- [Data for the task]:
####################

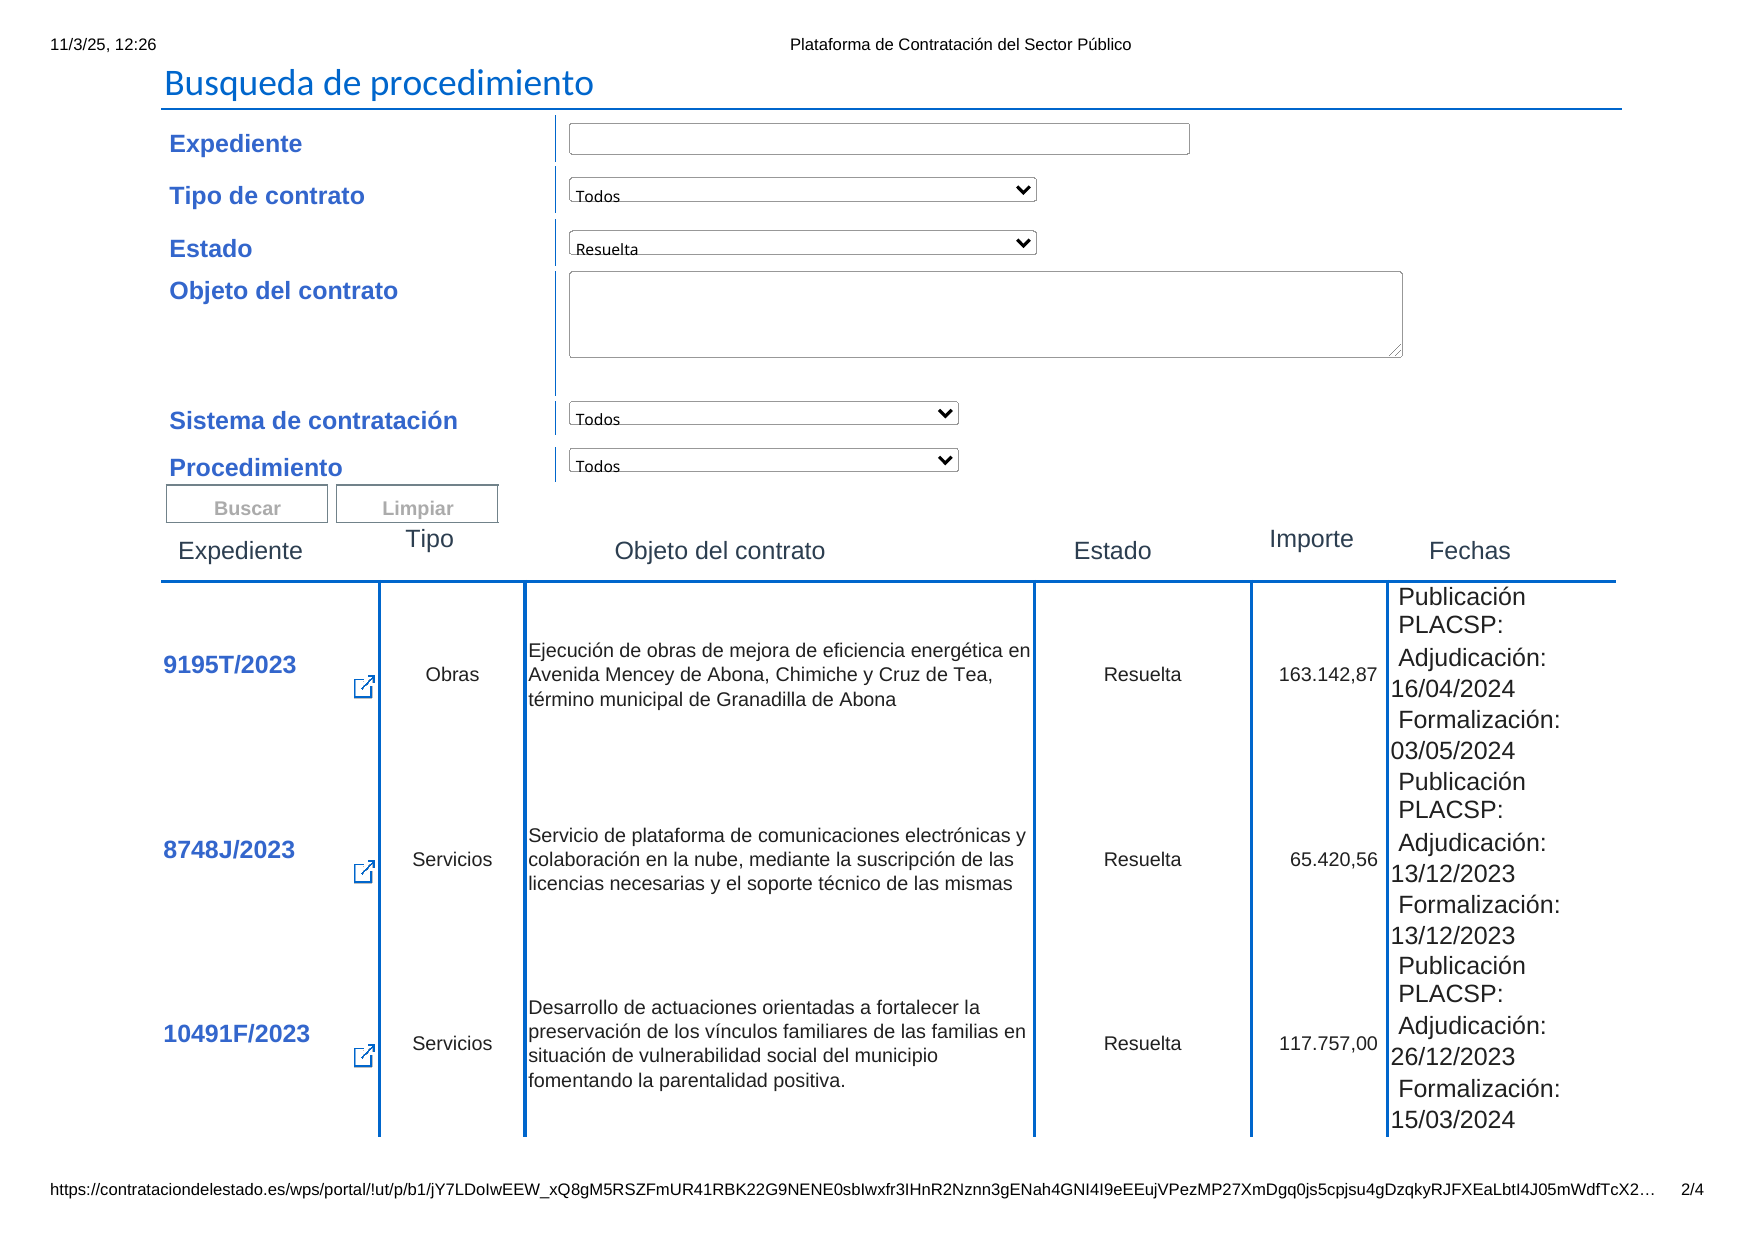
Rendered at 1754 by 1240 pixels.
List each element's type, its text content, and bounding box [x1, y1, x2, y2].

####################

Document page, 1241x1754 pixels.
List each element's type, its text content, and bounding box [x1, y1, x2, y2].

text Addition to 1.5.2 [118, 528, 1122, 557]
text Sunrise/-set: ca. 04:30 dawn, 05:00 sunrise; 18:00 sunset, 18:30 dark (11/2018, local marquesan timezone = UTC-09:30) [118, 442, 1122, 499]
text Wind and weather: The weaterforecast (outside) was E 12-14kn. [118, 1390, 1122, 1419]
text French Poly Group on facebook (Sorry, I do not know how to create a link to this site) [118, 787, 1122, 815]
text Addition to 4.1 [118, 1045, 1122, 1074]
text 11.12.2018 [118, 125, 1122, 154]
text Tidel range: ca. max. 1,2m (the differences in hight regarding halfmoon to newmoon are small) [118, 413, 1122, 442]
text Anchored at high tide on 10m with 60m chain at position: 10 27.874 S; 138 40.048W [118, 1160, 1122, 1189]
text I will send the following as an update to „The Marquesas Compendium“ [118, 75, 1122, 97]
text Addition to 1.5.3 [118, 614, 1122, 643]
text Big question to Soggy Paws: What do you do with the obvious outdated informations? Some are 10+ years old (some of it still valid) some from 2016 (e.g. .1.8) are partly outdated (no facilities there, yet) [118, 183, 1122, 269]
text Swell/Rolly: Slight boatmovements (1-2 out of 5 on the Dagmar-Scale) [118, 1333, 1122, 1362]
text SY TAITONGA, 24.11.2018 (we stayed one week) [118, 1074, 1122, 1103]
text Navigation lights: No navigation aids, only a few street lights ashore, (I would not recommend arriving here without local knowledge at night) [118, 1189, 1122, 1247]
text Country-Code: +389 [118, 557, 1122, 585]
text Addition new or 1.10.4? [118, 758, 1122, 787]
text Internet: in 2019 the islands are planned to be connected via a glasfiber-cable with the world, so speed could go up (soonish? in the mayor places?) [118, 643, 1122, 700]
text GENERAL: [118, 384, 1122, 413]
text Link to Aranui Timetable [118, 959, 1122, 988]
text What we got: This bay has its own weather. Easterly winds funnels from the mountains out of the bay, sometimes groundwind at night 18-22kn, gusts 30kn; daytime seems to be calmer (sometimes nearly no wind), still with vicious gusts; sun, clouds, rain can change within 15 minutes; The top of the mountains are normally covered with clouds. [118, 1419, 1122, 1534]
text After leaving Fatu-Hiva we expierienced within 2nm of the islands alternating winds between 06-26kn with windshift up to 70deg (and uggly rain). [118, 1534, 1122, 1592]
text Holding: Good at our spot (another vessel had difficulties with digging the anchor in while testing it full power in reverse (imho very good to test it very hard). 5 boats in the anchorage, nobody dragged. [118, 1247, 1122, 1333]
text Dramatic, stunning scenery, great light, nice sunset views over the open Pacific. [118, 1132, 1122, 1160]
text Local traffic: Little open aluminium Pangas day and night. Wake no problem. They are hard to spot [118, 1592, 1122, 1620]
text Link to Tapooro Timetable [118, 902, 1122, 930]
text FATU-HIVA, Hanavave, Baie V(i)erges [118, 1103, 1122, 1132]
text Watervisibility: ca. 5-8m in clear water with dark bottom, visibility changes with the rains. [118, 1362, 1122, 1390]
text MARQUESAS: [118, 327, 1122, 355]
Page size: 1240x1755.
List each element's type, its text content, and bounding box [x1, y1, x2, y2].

####################

Copy out the lines that begin with the one containing "Document page, 1241x1754 pixels." and continue through the one containing "text SY TAITONGA, 24.11.2018", keeping every line word for word.

- [Full solution]:
Document page, 1241x1754 pixels.
List each element's type, its text content, and bounding box [x1, y1, x2, y2].

text Addition to 1.5.2 [118, 528, 1122, 557]
text Sunrise/-set: ca. 04:30 dawn, 05:00 sunrise; 18:00 sunset, 18:30 dark (11/2018, local marquesan timezone = UTC-09:30) [118, 442, 1122, 499]
text Wind and weather: The weaterforecast (outside) was E 12-14kn. [118, 1390, 1122, 1419]
text French Poly Group on facebook (Sorry, I do not know how to create a link to this site) [118, 787, 1122, 815]
text Addition to 4.1 [118, 1045, 1122, 1074]
text 11.12.2018 [118, 125, 1122, 154]
text Tidel range: ca. max. 1,2m (the differences in hight regarding halfmoon to newmoon are small) [118, 413, 1122, 442]
text Anchored at high tide on 10m with 60m chain at position: 10 27.874 S; 138 40.048W [118, 1160, 1122, 1189]
text I will send the following as an update to „The Marquesas Compendium“ [118, 75, 1122, 97]
text Addition to 1.5.3 [118, 614, 1122, 643]
text Big question to Soggy Paws: What do you do with the obvious outdated informations? Some are 10+ years old (some of it still valid) some from 2016 (e.g. .1.8) are partly outdated (no facilities there, yet) [118, 183, 1122, 269]
text Swell/Rolly: Slight boatmovements (1-2 out of 5 on the Dagmar-Scale) [118, 1333, 1122, 1362]
text SY TAITONGA, 24.11.2018 (we stayed one week) [118, 1074, 1122, 1103]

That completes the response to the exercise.